Per il finanziamento dell’ASpI concorre l’aliquota del 1,31% già compresa nella contribuzione attualmente da versare all’INPS per impiegati e operai. Da gennaio 2013 tale aliquota dell’1,31% dovrà essere versata anche per gli apprendisti. Inoltre da gennaio 2013 concorreranno al finanziamento dell’ASpI anche il contributo addizionale del 1,4% previsto sui contratti a termine e il contributo una tantum da versare all’INPS in caso di cessazione di rapporti di lavoro non dovuta a dimissioni (vedi precedenti notizie).
In conclusione la nuova legge di riforma, perlomeno nel periodo transitorio 2013 – 2016, propone vari strumenti utilizzabili per affrontare le crisi aziendali, con l’intento di allargare le relative tutele a tutte le realtà aziendali e a tutti i loro lavoratori, sia che siano ancora in forza all’azienda sia che l’azienda abbia dovuto procedere al loro licenziamento.
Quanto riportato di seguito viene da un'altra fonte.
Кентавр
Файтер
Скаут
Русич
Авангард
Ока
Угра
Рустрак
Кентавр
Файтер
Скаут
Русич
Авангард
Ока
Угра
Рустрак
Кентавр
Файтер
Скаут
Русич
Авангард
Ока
In realtà molte disposizioni necessitano di ulteriori interventi e continuano a restare fuori da questo disegno i lavoratori, soprattutto giovani, che in questi anni hanno avuto rapporti di lavoro precari, i disoccupati di lunga durata, i cosiddetti “esodati” delle piccole imprese ma anche i dipendenti che, per vari motivi, malattia, periodi di sospensione o comunque periodi di non lavoro, hanno una carriera lavorativa non continuativa.
La mancanza inoltre di un intervento sistematico sulle agevolazioni all’assunzione, delle quali perdura una normativa diversificata e complessa, e la mancanza di veri interventi per facilitare il ricambio generazionale nelle aziende, non depongono ancora a favore dell’intento di avviare una completa e innovativa gestione del mercato del lavoro in una prospettiva di crescita.